Great Kremlin Palace

Great Kremlin Palace

 

a palace of the Moscow Kremlin. It was built during 1839–49 by the architect K. A. Ton with the participation of the architects F. F. Rikhter, N. I. Chichagov, P. A. Gerasimov, V. A. Bakarev, and others. The naming of the palace’s formal halls after Russian prerevolutionary orders (George, Vladimir, Catherine) is reflected in their architectural decor.

George Hall (named in honor of the military order of George the Victor) is decorated with statues (works by I. P. Vitali) representing regions incorporated by Russia, bas reliefs (sculptor P. K. Klodt) with representations of George the Victor defeating the dragon, and marble plates with the names of the chevaliers of the Order of George and military units that have distinguished themselves. Before 1917 the Great Kremlin Palace was the Moscow residence of the Russian emperors and was used for formal receptions.

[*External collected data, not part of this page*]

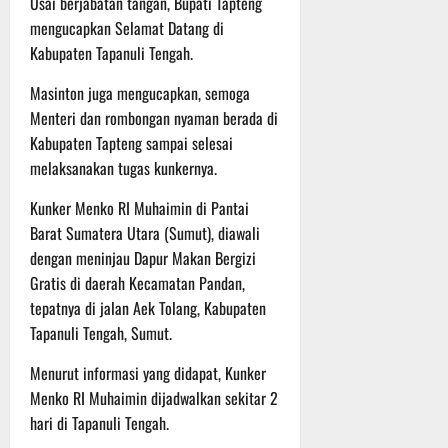
P
Usai berjabatan tangan, Bupati Tapteng
u
o
u
e
t
mengucapkan Selamat Datang di
d
l
r
i
Kabupaten Tapanuli Tengah.
i
e
s
n
u
r
o
Masinton juga mengucapkan, semoga
m
k
n
Menteri dan rombongan nyaman berada di
6
d
e
e
Agustus
Kabupaten Tapteng sampai selesai
i
-
l
2026
melaksanakan tugas kunkernya.
K
1
y
e
2
a
Kunker Menko RI Muhaimin di Pantai
j
9
n
Barat Sumatera Utara (Sumut), diawali
u
T
g
dengan meninjau Dapur Makan Bergizi
r
A
A
Gratis di daerah Kecamatan Pandan,
n
2
l
a
tepatnya di jalan Aek Tolang, Kabupaten
0
a
s
2
m
Tapanuli Tengah, Sumut.
A
6
i
d
Menurut informasi yang didapat, Kunker
T
M
v
e
Menko RI Muhaimin dijadwalkan sekitar 2
u
e
r
s
hari di Tapanuli Tengah.
n
u
i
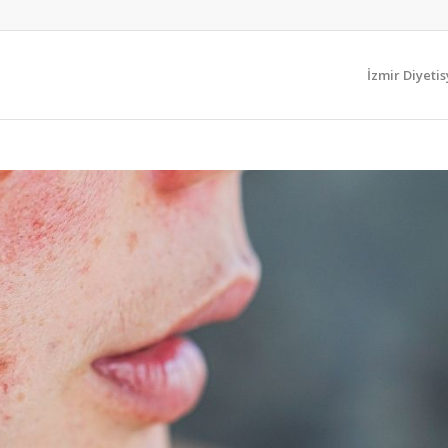
İzmir Diyeti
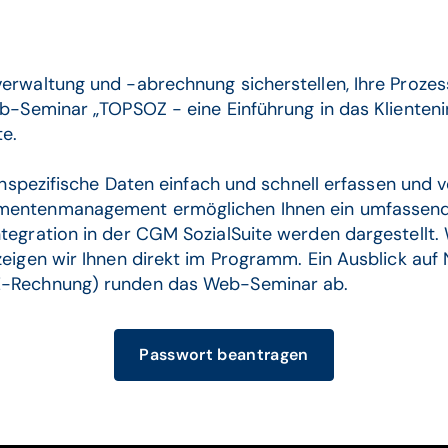
verwaltung und -abrechnung sicherstellen, Ihre Proze
Web-Seminar „TOPSOZ - eine Einführung in das Klient
te.
tenspezifische Daten einfach und schnell erfassen und
umentenmanagement ermöglichen Ihnen ein umfassende
ntegration in der CGM SozialSuite werden dargestellt.
zeigen wir Ihnen direkt im Programm. Ein Ausblick au
 E-Rechnung) runden das Web-Seminar ab.
Passwort beantragen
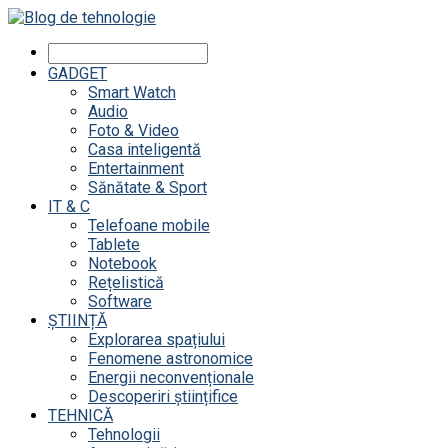
GADGET
Smart Watch
Audio
Foto & Video
Casa inteligentă
Entertainment
Sănătate & Sport
IT & C
Telefoane mobile
Tablete
Notebook
Rețelistică
Software
ȘTIINȚĂ
Explorarea spațiului
Fenomene astronomice
Energii neconvenționale
Descoperiri științifice
TEHNICĂ
Tehnologii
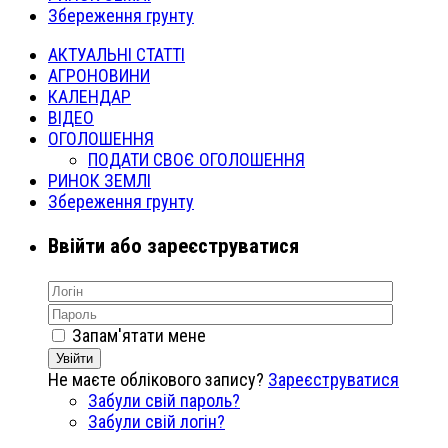
Збереження грунту
АКТУАЛЬНІ СТАТТІ
АГРОНОВИНИ
КАЛЕНДАР
ВІДЕО
ОГОЛОШЕННЯ
ПОДАТИ СВОЄ ОГОЛОШЕННЯ
РИНОК ЗЕМЛІ
Збереження грунту
Ввійти або зареєструватися
Запам'ятати мене
Увійти
Не маєте облікового запису?
Зареєструватися
Забули свій пароль?
Забули свій логін?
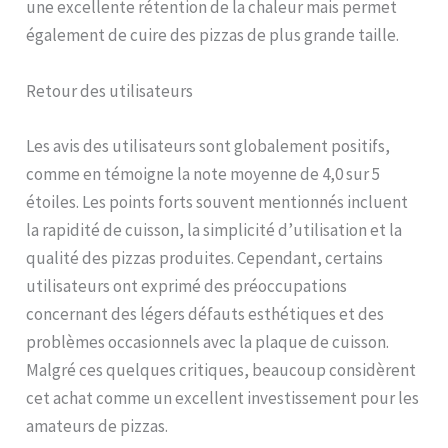
une excellente rétention de la chaleur mais permet
également de cuire des pizzas de plus grande taille.
Retour des utilisateurs
Les avis des utilisateurs sont globalement positifs,
comme en témoigne la note moyenne de 4,0 sur 5
étoiles. Les points forts souvent mentionnés incluent
la rapidité de cuisson, la simplicité d’utilisation et la
qualité des pizzas produites. Cependant, certains
utilisateurs ont exprimé des préoccupations
concernant des légers défauts esthétiques et des
problèmes occasionnels avec la plaque de cuisson.
Malgré ces quelques critiques, beaucoup considèrent
cet achat comme un excellent investissement pour les
amateurs de pizzas.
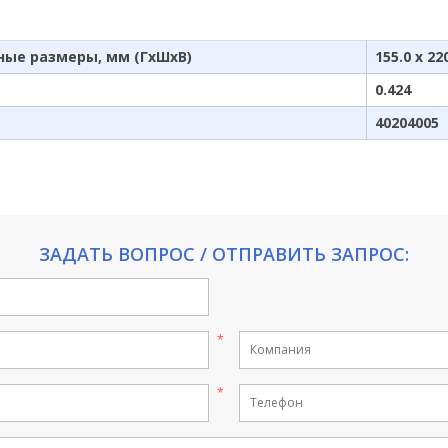
ные размеры, мм (ГхШхВ)
155.0 x 22
0.424
40204005
ЗАДАТЬ ВОПРОС / ОТПРАВИТЬ ЗАПРОС:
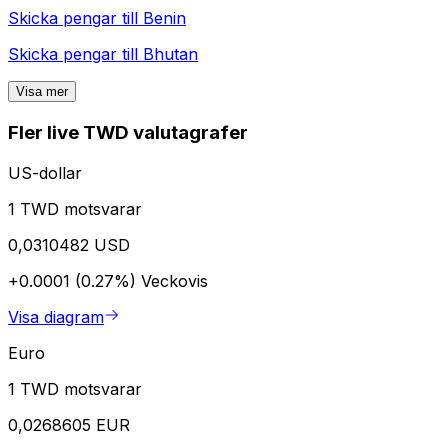
Skicka pengar till
Benin
Skicka pengar till
Bhutan
Visa mer
Fler live TWD valutagrafer
US-dollar
1 TWD motsvarar
0,0310482 USD
+0.0001 (0.27%)
Veckovis
Visa diagram
Euro
1 TWD motsvarar
0,0268605 EUR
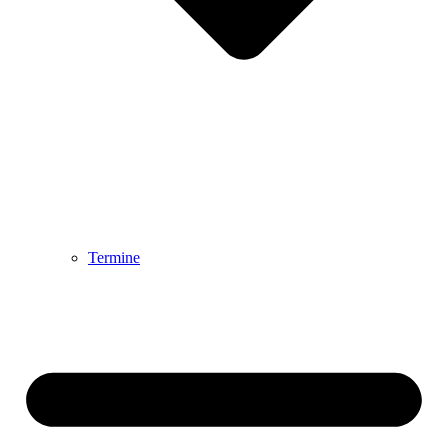
Termine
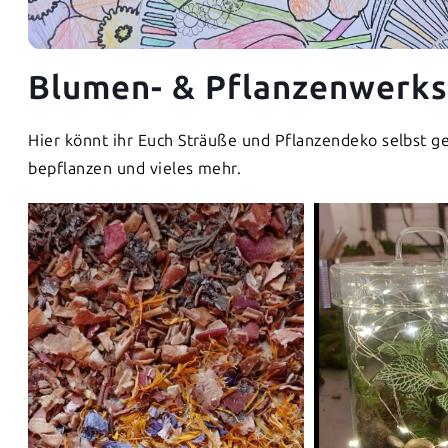
Blumen- & Pflanzenwerks
Hier könnt ihr Euch Sträuße und Pflanzendeko selbst 
bepflanzen und vieles mehr.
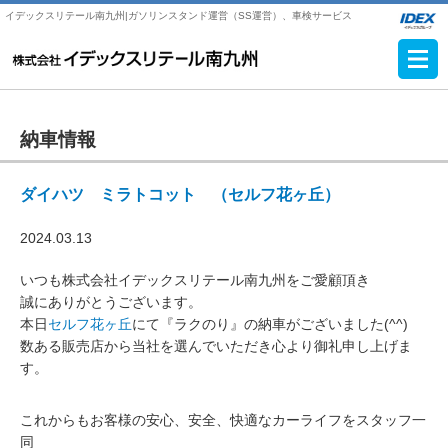
イデックスリテール南九州|ガソリンスタンド運営（SS運営）、車検サービス
納車情報
ダイハツ ミラトコット （セルフ花ヶ丘）
2024.03.13
いつも株式会社イデックスリテール南九州をご愛顧頂き
誠にありがとうございます。
本日
セルフ花ヶ丘
にて『ラクのり』の納車がございました(^^)
数ある販売店から当社を選んでいただき心より御礼申し上げま
す。
これからもお客様の安心、安全、快適なカーライフをスタッフ一
同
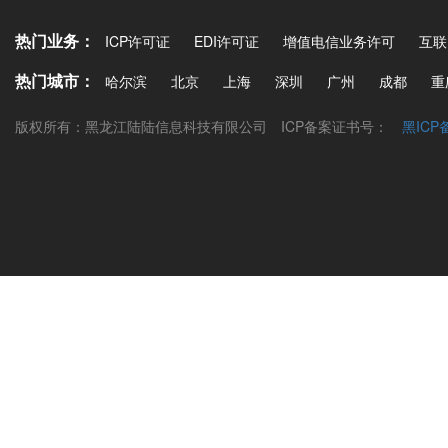
热门业务：
ICP许可证
EDI许可证
增值电信业务许可
互联
热门城市：
哈尔滨
北京
上海
深圳
广州
成都
重
版权所有：黑龙江陆陆信息科技有限公司
ICP备案证书号：
黑ICP备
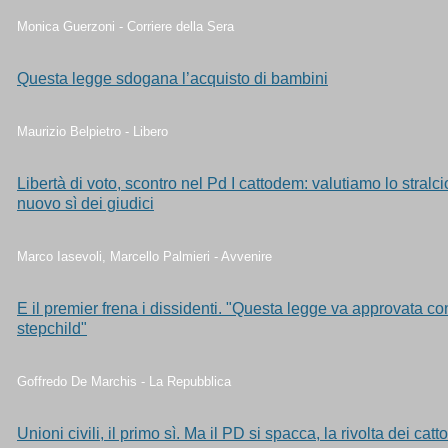
Monica Guerzoni - Corriere della Sera
Questa legge sdogana l’acquisto di bambini
Maurizio Belpietro - Libero
Libertà di voto, scontro nel Pd I cattodem: valutiamo lo stralcio 
nuovo sì dei giudici
Marco Iasevoli, Marcello Palmieri - Avvenire
E il premier frena i dissidenti. "Questa legge va approvata co
stepchild"
Goffredo De Marchis - La Repubblica
Unioni civili, il primo sì. Ma il PD si spacca, la rivolta dei cat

After the Great October Revolution and the transfer of the capital of the Soviet state to Moscow (March 1918), the former Andrew Hall of the Great Kremlin Palace was used for sessions of the highest Soviet and Party bodies and congresses of the Comintern. Here Lenin spoke many times as did other prominent figures of the Communist Party and the Soviet state and of the international Communist and workers’ movement.

In 1933–34, the adjoining Andrew and Alexander halls were converted, upon the plan of the architect I. A. Ivanov-Shits, into the 2,500–seat Hall of Assembly, forming the palace’s largest hall. The center of its architectural composition is a monumental statue of Lenin (by the sculptor S. D. Merkurov). On Dec. 5, 1936, the USSR Constitution was adopted in this hall, at the Extraordinary Eighth Congress of Soviets of the USSR. The Hall of Assembly is used for sessions of the Supreme Soviets of the USSR and RSFSR, ail-Union conferences of industrial and agricultural workers, and congresses of the creative unions; diplomatic and government receptions are also held here. The fourteenth, fifteenth, and seventeenth through twenty-first congresses of the Communist Party were held in the Great Kremlin Palace.

REFERENCE

Khudozhstvennye pamiatniki Moskovskovo Kremlia. Moscow, 1956.